DOCUMENT PASSAGE »
NetBSD Documentation: How SCSI DMA works

How SCSI DMA works

Preface
Notes on SCSI DMA
Case study 1: DECstation IOASIC
Case study 2: DEC3000 TCDS
Case study 3: Magnum 3000 RAMBO ASIC
Case study 4: SPARCstation LSI64854 ASIC
Case study 5: DEC3000 TC SG DMA
Case study 6: ARCS ASIC

How SCSI DMA works

Preface

Last night I compiled a short story about SCSI DMA machinery. It was originally made for the guy in the Southern Hemisphere at 41S 175E who is working with the R3000 Magnum, but I found it valuable also for the general public. It's slightly incomplete and possibly will be added to in the future. Enjoy.

Tohru Nishimura

Nara Institute of Science and Technology

Notes on SCSI DMA

Any DMA transfer poses address constraints as well as minimum and maximum size of transfers. DMA transfer is done in blocks and transfer size must be the multiple of the block size. DMA transaction might not be allowed to run across a particular address boundary because some designs are not flexible enough to cover the arbitrary range of entire address space with given combination of block base address and block counter. It's necessary to take care about the fractional data less than transferring block size. Either of the starting address or ending address is quite likely not aligned to block boundary. The fractional transfer is managed by DMA pointer and special register(s) which hold the residue for alignment fixup task.

Push down to SCSI device

Starting address must be truncated and aligned to the nearest block boundary. DMA pointer must adjust to indicate the correct starting address of transfer. On the other hand, it's unnecessary to take care about the transfer tail because transfer counter in SCSI controller chip stops a transaction when all of outgoing data are sent to SCSI device.

MATERIAL SUPPLIED »
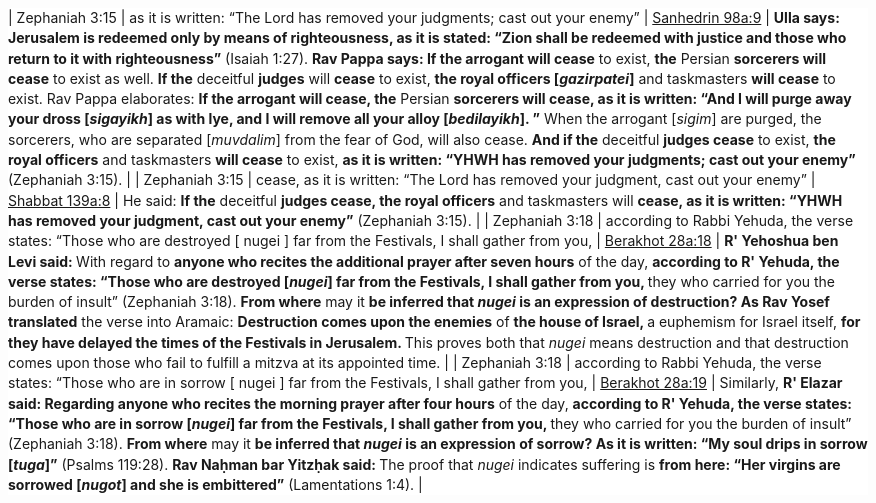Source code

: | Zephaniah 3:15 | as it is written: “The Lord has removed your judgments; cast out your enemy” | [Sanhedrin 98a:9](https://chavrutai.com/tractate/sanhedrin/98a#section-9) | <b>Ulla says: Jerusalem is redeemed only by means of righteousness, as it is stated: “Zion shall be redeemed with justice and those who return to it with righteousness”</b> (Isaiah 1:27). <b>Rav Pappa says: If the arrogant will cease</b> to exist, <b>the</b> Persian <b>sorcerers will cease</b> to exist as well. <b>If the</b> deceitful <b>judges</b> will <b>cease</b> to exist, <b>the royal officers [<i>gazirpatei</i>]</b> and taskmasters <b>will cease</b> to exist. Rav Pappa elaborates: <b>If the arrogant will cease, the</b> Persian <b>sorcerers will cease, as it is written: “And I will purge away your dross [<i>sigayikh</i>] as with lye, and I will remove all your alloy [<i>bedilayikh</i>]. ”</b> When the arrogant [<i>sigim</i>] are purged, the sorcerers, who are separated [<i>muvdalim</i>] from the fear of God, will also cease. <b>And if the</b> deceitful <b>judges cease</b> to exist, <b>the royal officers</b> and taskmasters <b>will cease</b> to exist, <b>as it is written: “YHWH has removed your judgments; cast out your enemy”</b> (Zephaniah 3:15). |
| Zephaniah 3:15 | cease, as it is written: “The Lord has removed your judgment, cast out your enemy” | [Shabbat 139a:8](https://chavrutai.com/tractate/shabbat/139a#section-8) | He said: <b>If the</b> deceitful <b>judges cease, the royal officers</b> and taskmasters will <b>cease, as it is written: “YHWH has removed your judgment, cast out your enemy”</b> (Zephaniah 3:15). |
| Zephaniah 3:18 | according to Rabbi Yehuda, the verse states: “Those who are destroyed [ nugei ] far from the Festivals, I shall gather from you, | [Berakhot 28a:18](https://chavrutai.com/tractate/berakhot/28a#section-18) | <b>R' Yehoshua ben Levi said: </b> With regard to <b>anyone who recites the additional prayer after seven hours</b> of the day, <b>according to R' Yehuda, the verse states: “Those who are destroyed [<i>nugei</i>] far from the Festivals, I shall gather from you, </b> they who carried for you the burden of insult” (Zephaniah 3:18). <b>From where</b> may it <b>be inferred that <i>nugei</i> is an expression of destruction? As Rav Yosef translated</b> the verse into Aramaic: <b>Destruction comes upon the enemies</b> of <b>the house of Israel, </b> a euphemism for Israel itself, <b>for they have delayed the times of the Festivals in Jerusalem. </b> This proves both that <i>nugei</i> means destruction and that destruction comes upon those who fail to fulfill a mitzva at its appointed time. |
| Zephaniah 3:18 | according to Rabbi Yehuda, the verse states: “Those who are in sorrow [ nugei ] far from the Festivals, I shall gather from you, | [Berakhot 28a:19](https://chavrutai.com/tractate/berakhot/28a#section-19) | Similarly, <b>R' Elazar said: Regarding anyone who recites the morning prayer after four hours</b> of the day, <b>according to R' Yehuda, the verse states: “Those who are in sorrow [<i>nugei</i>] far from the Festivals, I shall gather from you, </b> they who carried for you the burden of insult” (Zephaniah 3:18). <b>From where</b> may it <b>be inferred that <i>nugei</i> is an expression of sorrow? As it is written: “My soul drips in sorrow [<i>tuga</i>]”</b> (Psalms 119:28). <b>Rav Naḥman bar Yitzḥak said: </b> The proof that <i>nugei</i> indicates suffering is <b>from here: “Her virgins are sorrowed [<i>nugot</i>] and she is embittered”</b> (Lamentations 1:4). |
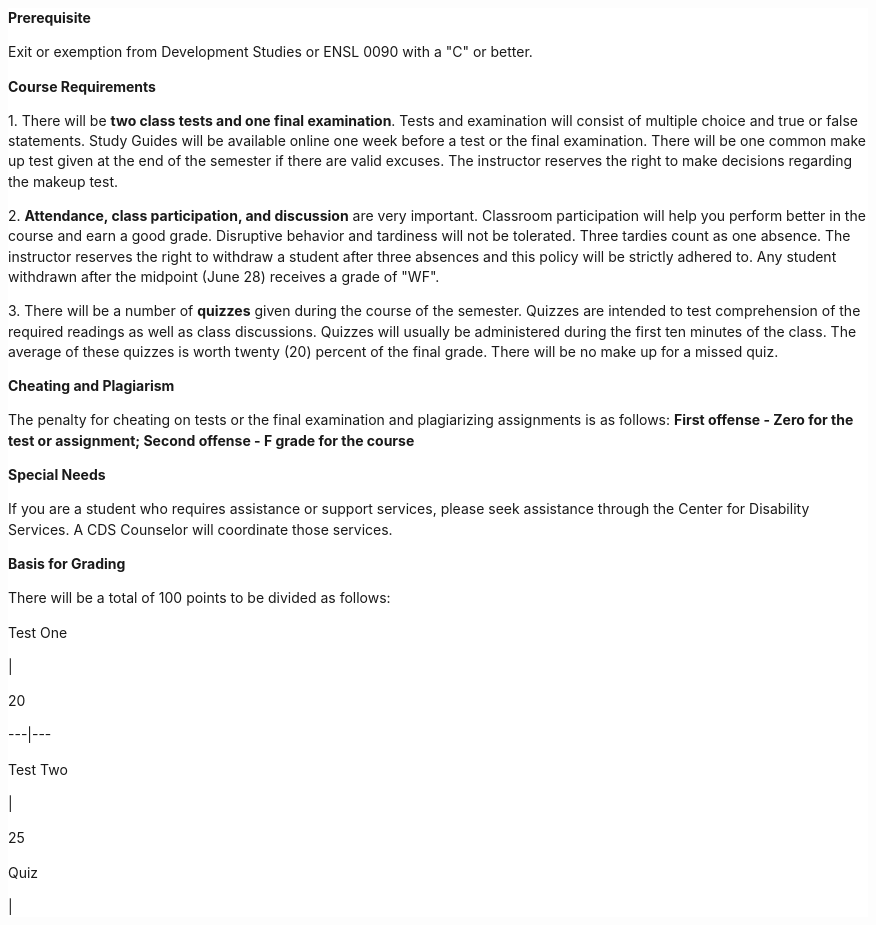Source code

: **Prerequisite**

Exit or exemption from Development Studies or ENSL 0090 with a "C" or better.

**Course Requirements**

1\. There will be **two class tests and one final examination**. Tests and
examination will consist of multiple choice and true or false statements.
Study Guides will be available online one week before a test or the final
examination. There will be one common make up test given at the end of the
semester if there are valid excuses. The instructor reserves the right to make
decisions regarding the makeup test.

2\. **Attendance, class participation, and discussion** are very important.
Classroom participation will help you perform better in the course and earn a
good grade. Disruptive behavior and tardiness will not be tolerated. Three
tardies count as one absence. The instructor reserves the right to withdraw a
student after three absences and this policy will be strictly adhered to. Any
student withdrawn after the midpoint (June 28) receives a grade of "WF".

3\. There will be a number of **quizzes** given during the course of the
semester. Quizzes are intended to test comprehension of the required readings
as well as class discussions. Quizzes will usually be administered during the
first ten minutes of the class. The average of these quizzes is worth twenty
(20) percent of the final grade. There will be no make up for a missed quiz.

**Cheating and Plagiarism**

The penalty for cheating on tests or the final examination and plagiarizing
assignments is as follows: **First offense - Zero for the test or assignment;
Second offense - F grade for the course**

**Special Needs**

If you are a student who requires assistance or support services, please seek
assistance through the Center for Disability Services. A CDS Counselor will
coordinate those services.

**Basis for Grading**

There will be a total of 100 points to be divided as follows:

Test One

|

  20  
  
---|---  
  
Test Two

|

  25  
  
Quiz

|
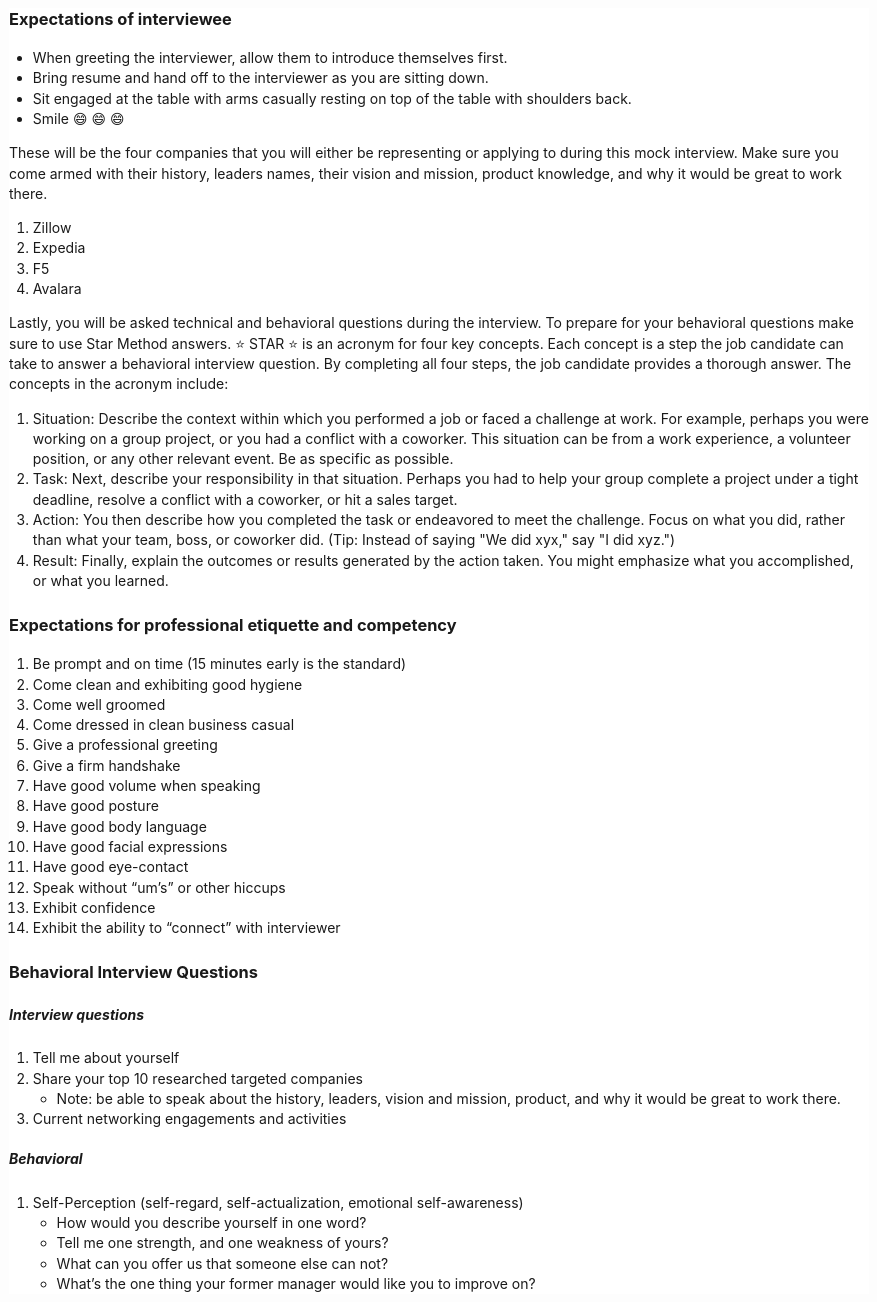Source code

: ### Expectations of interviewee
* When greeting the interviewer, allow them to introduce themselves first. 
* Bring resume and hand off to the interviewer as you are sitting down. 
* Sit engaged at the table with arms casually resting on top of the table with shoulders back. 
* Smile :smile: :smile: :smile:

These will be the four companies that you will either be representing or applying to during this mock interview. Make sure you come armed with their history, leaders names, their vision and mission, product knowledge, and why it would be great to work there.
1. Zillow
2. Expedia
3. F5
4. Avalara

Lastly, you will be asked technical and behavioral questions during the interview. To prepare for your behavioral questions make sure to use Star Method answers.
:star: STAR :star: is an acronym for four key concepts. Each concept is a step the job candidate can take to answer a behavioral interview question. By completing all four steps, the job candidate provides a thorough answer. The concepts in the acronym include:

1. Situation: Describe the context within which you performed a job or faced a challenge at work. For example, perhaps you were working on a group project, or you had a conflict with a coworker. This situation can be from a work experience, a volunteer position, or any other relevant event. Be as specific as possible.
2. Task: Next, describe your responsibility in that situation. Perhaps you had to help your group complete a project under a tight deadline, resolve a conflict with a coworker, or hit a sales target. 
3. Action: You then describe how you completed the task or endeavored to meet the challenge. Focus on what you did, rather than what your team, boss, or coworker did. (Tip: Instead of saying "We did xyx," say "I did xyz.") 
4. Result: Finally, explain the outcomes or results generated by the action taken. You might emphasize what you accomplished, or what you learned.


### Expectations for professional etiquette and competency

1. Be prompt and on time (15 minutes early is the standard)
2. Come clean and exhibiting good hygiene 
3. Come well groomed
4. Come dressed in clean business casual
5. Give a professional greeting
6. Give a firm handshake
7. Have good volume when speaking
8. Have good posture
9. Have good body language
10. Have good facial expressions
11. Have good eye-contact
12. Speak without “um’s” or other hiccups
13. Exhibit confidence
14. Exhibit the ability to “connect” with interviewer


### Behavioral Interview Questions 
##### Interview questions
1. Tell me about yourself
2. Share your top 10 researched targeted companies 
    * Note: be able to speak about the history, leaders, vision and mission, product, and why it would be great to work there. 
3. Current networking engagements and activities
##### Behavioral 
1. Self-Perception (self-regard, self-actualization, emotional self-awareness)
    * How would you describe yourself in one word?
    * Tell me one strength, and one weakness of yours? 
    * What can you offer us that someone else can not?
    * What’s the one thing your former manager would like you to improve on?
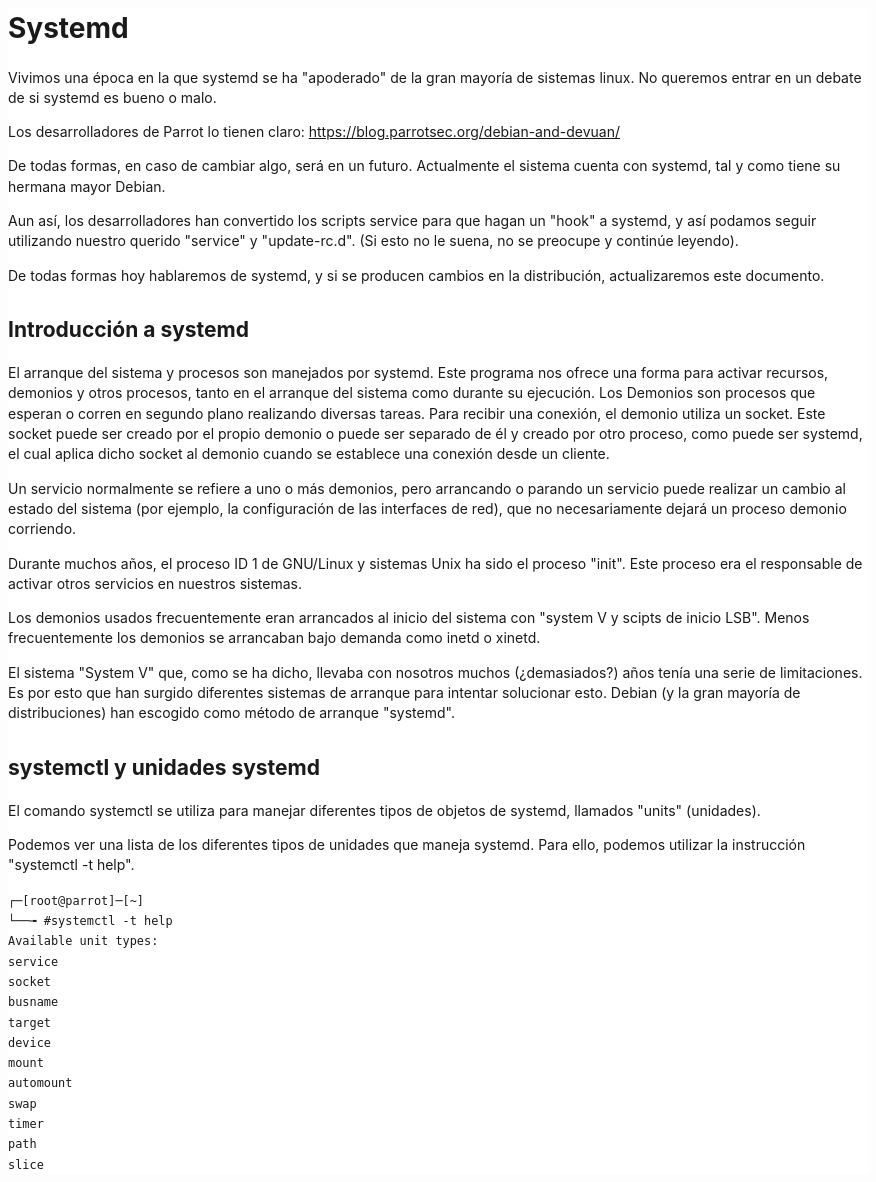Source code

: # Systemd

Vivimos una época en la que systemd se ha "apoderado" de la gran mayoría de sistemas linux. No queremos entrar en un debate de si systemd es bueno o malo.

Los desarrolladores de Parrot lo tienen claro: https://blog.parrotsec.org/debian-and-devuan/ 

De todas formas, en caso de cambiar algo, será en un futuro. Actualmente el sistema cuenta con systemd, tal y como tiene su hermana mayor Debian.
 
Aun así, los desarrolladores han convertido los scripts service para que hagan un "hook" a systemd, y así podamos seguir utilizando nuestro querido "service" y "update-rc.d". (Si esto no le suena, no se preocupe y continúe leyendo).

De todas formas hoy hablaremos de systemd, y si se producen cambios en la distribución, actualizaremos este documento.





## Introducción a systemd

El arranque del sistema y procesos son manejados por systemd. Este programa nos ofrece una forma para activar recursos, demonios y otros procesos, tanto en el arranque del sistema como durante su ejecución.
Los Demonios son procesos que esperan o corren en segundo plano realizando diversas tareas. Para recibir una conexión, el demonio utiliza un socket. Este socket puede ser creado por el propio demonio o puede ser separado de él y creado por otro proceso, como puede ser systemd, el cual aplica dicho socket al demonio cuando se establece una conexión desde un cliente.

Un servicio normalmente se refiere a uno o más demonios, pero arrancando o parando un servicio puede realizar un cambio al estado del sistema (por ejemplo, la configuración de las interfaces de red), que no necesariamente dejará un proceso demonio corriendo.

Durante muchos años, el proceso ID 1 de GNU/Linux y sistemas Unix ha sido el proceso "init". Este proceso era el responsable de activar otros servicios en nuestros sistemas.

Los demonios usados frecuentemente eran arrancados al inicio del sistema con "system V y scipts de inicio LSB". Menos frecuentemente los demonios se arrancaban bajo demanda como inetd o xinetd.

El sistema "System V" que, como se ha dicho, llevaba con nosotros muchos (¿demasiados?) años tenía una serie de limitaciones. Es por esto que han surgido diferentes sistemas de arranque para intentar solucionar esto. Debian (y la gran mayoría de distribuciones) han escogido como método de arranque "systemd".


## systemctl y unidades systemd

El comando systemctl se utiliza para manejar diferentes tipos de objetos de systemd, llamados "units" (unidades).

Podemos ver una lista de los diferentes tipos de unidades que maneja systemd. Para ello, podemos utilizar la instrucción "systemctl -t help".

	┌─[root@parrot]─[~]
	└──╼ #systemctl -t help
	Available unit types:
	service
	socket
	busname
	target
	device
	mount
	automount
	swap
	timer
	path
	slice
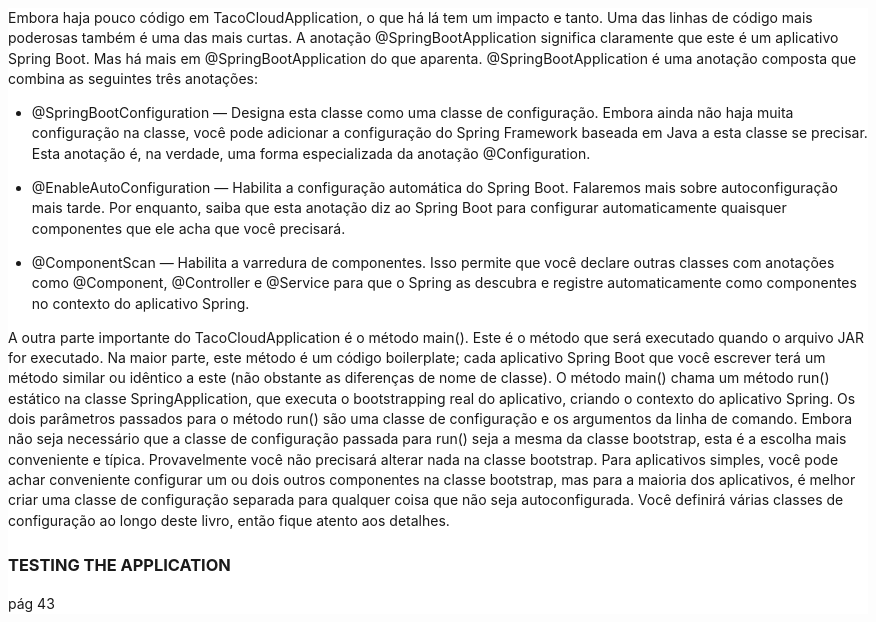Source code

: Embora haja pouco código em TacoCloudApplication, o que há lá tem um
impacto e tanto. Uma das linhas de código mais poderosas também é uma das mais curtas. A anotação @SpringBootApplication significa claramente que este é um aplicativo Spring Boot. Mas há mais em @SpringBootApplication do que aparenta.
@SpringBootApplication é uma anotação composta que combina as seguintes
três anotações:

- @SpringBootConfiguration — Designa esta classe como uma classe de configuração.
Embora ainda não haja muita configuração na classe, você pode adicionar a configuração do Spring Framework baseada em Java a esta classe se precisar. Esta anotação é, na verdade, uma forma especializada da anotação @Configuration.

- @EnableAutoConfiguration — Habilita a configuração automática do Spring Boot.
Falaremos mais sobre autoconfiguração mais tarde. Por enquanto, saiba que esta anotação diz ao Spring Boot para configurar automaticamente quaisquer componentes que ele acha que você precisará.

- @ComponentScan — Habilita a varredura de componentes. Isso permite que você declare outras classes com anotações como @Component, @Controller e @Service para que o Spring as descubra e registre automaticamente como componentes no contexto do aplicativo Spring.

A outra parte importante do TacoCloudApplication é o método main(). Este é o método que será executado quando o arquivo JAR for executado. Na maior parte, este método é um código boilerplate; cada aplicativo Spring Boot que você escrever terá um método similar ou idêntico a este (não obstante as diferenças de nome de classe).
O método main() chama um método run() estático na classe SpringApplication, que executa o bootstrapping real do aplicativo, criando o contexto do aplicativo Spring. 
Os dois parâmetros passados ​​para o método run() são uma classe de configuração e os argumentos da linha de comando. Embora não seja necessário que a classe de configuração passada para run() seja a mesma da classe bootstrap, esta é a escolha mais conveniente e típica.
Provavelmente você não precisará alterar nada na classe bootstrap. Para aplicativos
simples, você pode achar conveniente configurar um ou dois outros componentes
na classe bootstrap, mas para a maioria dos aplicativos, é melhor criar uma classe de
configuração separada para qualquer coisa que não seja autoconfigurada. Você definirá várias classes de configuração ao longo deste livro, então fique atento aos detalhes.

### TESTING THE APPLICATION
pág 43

TASK INSTRUCTIONS »
• 1. Translate this sentence from the NetBSD page on SCSI DMA into Spanish: "DMA transfer is done in blocks and transfer size must be the multiple of the block size."
• 2. From the NetBSD page on SCSI DMA, reproduce the stretch from "Tohru Nishimura" through "alignment fixup task.".

ANSWERS »
• 1. La transferencia DMA se realiza en bloques y el tamaño de la transferencia debe ser múltiplo del tamaño del bloque.

• 2.
Tohru Nishimura

Nara Institute of Science and Technology

Notes on SCSI DMA

Any DMA transfer poses address constraints as well as minimum and maximum size of transfers. DMA transfer is done in blocks and transfer size must be the multiple of the block size. DMA transaction might not be allowed to run across a particular address boundary because some designs are not flexible enough to cover the arbitrary range of entire address space with given combination of block base address and block counter. It's necessary to take care about the fractional data less than transferring block size. Either of the starting address or ending address is quite likely not aligned to block boundary. The fractional transfer is managed by DMA pointer and special register(s) which hold the residue for alignment fixup task.